> _Required work_
• 1. Output the part of the passage on becoming a serious runner that opens with the words containing "A commitment to" and closes with "to show it.".
• 2. Write the next part of the passage on becoming a serious runner, picking up after its last sentence.

> _Excerpted passage_
——

The 1st Step in Becoming a Serious Runner
There is a now little known book titled "Elite Runner's Manual" written by American Miler great Marty Liquori in 1980 and published by the Playboy Press. It is hard to find now but contains deep insight and wisdom for the sincere runner. It is well worth a read.
My favorite chapter is titled "Liquori on Training," where he gets into the nuts and bolts of what he did in training. However, he prefaces it with a section called The First Step in Becoming a Serious Running. Aside from the outdated scientific models and interpretations, it’s spot on about the sincerity needed to pursue the craft of competitive distance running at the highest level.
Below is the that section by Liquori in its entirety for your consideration:
ACCEPTING THE CHALLENGE
I beg you take a moment here. The absolutely essential first step toward becoming a competitive runner, at any level, is to decide if you truly want to do it. Easy enough, you shrug. But the decision to undergo serious training should never be taken lightly. No one knows better than those who have been at the top of the heap. For them, the aching questions: “One more race? One more season?” are not at all rhetorical.
A commitment to serious training means that, no matter what else you are in the world—doctor, lawyer, Indian chief—first of all, you are a runner. If you are unable to live up to that standard, your running is not truly “serious” and you can expect your race results to show it.
Running and other endurance sports are the most unforgiving of mistresses. You can drop out of law school for a year and come back to it later, picking up where you left off. Few things fade as quickly as the results of hard physical training. It is a flower that does not last long past the picking.
Training, therefore, must be constant. The first day you miss training, you begin a backward slide. You cannot pick up where you left off if you have already slid several feet back down the mountain. You cannot put your body on hold; in distance running, you either are getting better or worse at any given moment. There is no status quo.

——

> _Information_
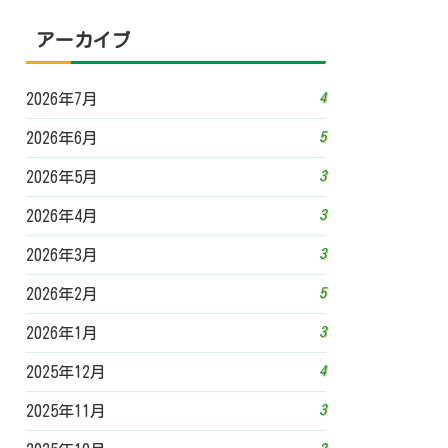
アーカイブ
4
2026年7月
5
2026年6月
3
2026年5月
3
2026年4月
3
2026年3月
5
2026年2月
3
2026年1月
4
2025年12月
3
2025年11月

——

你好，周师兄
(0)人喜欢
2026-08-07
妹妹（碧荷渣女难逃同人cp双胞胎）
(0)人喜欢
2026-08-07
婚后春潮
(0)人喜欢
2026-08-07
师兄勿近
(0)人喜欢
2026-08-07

——

> _Answers for the exercise_
• 1.
A commitment to serious training means that, no matter what else you are in the world—doctor, lawyer, Indian chief—first of all, you are a runner. If you are unable to live up to that standard, your running is not truly “serious” and you can expect your race results to show it.

• 2.
Which is not to say that you must undertake, as some of the literature would have you believe, absurdly ascetic and eccentric lifestyle. You needn’t ponder the prospects of dining on nuts and berries. You won’t have to absolutely forsake drinking, late nights, carousing. What you will have to do is train. And train hard. Whatever else you can fit into your life after that is your own business. And before you make that “final” decision, consider your talent.
It sounds strange to hear good runners talking about talent. “Oh, so-and-so had a lot of talent...,” someone will say, usually in reference to how “so-and-so” managed to squander same.
But the term, when measured against its use in other sports, is very appropriate. “Talent” is simply that which you were given at birth to develop later on. With distance runners, talent is plumbing—the heart, lungs and circulatory system, and the muscles that rely on them. In short, it is the equipment needed to transport and burn oxygen and fuel in order to cover ground. That is a pretty fair a priori definition of the physical act of running; all that remains is to point out that some people are just naturally better at it than others.
We all know that it takes particular innate abilities to become a championship quarterback. We all accept the fact that not everyone can do it. But for some reason, many insist that the world of the competitive runner be more equalitarian.
There is perhaps no one truism of distance running more misunderstood than this: We all bring our own genetic pluses and minuses to the starting line with us. Given time and effort, almost anyone can cover relatively long distances. Almost anyone can show remarkable improvement through training. It is a seductive proposition indeed: Success in distance running depends solely on dedication and hard work.
Perhaps in no other sport is natural talent less admired than in distance running. To truly do well in highly competitive circles, absolute dedication is a prerequisite no matter what kind of lungs mom and dad bequeathed you.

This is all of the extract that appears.